The emotion of the thing is really why we're there.  It's the only thing that really interests us.  If we have to figure out a caper, that's work.  But to figure out something that causes one of them to be in pain, that's fun!  So, yes, as the show progresses, we are able to go further with the emotionality because the Dolls are actualizing more and everything is going to get much more tense for everybody. 

Do you think it could evolve in romantic directions? 

For certain people, there could be some romance, but it's never simple.  I would say Victor's feelings about Sierra are probably the closest thing to simple that there is in the show right now.  Even those are not… well, we're not not going to mess everybody up. 

Joss, now that we know there are actually twenty Dollhouses out there, are we going to cut away to any of them this season?  Like a Doll makes a phone call to her counterpart somewhere, anything like that? 

We do get to see one of the higher ups and we talk about the other Dollhouses.  We didn't want to do an Italian [version of Angel's] Wolfram and Hart, where we just use the same set and fill it with Italians.  That's one of my favorite things we ever did, but that's because Angel was a lot sillier.  So as the economy started to take a toll on our budget, that and the fact that we've thrown out our pilot, we hunkered down.  So, no, you will not see Dollhouse Tokyo in this season, but, boy, I'd like to. 

Will we ever get to see the lives of the Dollhouse staff outside of the Dollhouse?  Do they live there?  Do they ever just go to the movies?

At this point, we're still interested in how the staff relate to our Actives, and particularly Echo.  So we don't spend a lot of time with people in their outside lives, although we do spend some.  We will learn a little something about the private lives of some of our employees, but something we're treading lightly.  That's really something you would come to later in a season. 

Why is the Dr. Saunders character so sad?  Are we going to learn more about her?

Yes, we sure are.  I love that character, not just because it's Amy Acker, but because she wears misery and torture on her face literally.  We will definitely learn how she came to this fabulous career.  In the last few episodes, we get to turn the Acker up pretty hot and it's very exciting. 

Are we going to see any other familiar faces on the show?

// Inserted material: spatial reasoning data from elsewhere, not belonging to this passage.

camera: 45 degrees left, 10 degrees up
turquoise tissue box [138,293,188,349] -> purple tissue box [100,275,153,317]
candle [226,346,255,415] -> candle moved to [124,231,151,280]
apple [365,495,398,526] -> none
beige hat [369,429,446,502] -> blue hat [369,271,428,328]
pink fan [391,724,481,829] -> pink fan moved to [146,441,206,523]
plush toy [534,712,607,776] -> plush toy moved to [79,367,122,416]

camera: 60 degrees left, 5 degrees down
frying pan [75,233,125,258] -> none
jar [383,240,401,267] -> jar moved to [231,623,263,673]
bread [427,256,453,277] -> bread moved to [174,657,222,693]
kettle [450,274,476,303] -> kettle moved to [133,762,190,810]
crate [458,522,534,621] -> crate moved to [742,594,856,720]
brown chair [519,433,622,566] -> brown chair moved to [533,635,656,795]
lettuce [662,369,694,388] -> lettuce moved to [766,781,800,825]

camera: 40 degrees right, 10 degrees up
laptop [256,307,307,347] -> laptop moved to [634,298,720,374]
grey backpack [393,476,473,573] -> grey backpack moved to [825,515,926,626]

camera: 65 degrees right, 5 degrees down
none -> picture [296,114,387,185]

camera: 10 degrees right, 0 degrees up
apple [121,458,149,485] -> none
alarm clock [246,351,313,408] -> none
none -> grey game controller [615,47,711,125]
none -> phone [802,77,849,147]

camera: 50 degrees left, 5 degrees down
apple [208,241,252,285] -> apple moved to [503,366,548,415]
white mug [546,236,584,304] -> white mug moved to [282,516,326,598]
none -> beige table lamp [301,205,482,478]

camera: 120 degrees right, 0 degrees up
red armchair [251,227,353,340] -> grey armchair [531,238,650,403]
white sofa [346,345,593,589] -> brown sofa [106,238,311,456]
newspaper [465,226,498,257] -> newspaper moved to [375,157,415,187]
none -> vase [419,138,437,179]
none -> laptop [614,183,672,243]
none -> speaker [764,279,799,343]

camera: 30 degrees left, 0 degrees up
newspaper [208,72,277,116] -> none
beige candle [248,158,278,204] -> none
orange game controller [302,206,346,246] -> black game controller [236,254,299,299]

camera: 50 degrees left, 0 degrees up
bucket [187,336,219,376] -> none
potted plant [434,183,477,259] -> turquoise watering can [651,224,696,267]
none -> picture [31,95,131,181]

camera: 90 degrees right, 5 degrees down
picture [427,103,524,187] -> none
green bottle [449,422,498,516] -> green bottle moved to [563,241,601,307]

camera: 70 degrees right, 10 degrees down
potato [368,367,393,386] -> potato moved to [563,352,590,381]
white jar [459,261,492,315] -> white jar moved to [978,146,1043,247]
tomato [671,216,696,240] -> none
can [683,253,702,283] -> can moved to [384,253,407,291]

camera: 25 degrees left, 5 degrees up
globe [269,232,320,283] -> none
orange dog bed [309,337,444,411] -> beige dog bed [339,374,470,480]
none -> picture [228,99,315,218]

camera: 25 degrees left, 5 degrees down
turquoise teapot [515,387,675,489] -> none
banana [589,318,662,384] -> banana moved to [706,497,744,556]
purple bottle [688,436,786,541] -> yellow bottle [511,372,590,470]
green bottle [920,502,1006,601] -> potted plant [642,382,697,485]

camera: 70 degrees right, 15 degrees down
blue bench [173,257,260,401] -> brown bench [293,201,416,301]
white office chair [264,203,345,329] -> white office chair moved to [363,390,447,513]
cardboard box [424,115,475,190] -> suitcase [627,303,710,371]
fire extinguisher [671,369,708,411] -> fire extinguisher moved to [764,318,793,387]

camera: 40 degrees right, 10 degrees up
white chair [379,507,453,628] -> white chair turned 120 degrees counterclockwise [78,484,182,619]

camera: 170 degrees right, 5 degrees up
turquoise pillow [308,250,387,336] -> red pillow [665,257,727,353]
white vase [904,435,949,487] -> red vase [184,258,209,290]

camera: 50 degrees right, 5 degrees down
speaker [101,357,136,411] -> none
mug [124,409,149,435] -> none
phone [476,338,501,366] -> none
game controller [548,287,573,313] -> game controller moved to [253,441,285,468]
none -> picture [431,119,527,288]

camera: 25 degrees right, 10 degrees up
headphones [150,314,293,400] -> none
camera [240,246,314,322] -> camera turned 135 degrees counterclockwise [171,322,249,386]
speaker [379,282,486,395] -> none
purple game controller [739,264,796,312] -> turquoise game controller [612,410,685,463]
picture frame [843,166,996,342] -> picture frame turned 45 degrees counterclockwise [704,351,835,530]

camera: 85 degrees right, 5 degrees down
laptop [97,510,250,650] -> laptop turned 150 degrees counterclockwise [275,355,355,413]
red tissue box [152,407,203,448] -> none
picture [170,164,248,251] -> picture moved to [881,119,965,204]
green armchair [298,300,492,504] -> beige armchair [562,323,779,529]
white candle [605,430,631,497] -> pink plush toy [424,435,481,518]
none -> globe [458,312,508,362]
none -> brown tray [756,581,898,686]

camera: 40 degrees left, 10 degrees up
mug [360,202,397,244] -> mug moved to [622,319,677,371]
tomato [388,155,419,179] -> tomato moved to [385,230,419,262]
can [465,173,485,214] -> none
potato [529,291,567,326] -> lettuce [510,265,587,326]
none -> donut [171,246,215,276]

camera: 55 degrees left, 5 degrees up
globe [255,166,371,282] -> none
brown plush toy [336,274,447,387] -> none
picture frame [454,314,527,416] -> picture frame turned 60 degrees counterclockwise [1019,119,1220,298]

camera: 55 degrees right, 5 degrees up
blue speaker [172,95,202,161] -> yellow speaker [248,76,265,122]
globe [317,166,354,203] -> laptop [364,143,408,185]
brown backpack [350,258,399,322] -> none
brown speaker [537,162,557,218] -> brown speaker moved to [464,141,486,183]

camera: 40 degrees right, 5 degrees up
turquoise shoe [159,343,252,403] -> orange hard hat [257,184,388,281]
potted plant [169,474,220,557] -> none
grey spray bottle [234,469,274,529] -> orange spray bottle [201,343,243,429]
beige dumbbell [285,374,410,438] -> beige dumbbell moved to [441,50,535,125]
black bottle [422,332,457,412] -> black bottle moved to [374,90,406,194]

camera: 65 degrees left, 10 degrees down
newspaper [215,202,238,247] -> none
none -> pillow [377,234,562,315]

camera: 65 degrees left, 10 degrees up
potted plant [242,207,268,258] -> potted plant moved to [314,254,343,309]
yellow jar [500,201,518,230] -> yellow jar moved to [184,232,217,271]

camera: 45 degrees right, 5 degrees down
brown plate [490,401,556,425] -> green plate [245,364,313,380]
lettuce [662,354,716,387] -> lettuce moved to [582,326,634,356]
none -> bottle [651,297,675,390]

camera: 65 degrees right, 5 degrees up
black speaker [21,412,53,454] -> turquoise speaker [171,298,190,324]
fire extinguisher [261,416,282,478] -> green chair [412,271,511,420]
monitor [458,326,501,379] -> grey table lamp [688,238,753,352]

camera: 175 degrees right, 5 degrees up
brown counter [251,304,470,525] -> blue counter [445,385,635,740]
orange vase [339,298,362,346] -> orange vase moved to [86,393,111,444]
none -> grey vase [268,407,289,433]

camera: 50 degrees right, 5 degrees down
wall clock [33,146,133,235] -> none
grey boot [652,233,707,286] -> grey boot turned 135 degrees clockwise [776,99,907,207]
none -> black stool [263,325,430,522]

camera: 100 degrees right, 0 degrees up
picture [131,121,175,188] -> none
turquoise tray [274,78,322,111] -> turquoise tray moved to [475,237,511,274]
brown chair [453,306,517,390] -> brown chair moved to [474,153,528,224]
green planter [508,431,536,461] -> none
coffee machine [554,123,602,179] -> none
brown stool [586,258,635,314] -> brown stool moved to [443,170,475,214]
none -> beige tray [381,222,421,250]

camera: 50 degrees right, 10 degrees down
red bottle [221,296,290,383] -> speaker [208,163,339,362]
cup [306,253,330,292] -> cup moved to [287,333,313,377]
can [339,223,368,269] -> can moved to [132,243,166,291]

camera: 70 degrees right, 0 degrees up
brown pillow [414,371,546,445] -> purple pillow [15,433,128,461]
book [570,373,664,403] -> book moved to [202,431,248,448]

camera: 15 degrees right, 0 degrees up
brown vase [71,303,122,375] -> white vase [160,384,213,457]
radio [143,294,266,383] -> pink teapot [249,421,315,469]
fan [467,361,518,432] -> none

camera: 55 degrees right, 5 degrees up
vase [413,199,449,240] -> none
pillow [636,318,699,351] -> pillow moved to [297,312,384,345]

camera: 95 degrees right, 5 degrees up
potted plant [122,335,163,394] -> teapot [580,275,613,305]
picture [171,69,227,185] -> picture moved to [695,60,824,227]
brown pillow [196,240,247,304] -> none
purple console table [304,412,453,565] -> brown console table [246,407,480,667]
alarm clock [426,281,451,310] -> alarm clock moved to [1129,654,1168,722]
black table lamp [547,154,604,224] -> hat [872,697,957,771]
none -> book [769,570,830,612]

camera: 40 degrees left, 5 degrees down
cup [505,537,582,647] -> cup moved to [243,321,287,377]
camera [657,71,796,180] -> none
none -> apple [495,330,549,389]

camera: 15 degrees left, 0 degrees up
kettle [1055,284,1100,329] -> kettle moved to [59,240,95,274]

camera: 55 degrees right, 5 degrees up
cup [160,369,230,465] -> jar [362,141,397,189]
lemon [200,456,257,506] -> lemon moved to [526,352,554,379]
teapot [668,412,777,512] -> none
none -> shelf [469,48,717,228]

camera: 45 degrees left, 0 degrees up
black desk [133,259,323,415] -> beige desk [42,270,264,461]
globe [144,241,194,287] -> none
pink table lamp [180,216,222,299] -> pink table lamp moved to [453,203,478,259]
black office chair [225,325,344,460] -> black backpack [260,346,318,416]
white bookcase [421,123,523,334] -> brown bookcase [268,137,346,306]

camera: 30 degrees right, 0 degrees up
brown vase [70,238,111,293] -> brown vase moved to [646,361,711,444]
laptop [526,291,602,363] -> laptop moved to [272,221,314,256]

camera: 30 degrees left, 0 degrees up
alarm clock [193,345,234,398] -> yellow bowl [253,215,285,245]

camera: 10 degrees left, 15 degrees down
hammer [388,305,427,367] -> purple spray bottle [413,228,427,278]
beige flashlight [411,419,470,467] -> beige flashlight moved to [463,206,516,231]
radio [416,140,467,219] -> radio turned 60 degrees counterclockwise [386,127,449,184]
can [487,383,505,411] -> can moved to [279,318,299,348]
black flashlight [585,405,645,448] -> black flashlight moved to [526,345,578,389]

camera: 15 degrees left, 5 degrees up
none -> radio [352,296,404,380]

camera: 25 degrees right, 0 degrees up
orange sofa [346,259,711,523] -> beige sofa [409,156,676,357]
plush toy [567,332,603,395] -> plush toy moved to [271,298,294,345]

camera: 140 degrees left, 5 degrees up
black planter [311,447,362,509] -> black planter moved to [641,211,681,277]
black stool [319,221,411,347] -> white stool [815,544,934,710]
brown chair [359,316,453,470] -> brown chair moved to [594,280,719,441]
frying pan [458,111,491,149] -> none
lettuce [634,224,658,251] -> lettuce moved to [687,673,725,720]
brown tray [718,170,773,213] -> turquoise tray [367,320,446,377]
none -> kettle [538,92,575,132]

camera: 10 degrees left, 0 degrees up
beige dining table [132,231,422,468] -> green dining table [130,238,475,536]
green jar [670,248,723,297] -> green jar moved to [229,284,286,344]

Well, I did mention that Felicia Day was going to appear in an episode, but that's pretty much it for Buffy cast.  Most of them are, I'm happy to say, working, but I do like to see the gang.  We have to establish the reality of this world before we can bring in somebody without it being too jarring.  Although we have one episode with a guy who looks a lot like Nick Brendan [Xander from Buffy] and his character's name is Nicholas, and that was a terrible idea.  We should have never named him Nicholas, because every time I see his footage, I go, "Hey, wait a minute…  Oh, I'm confused."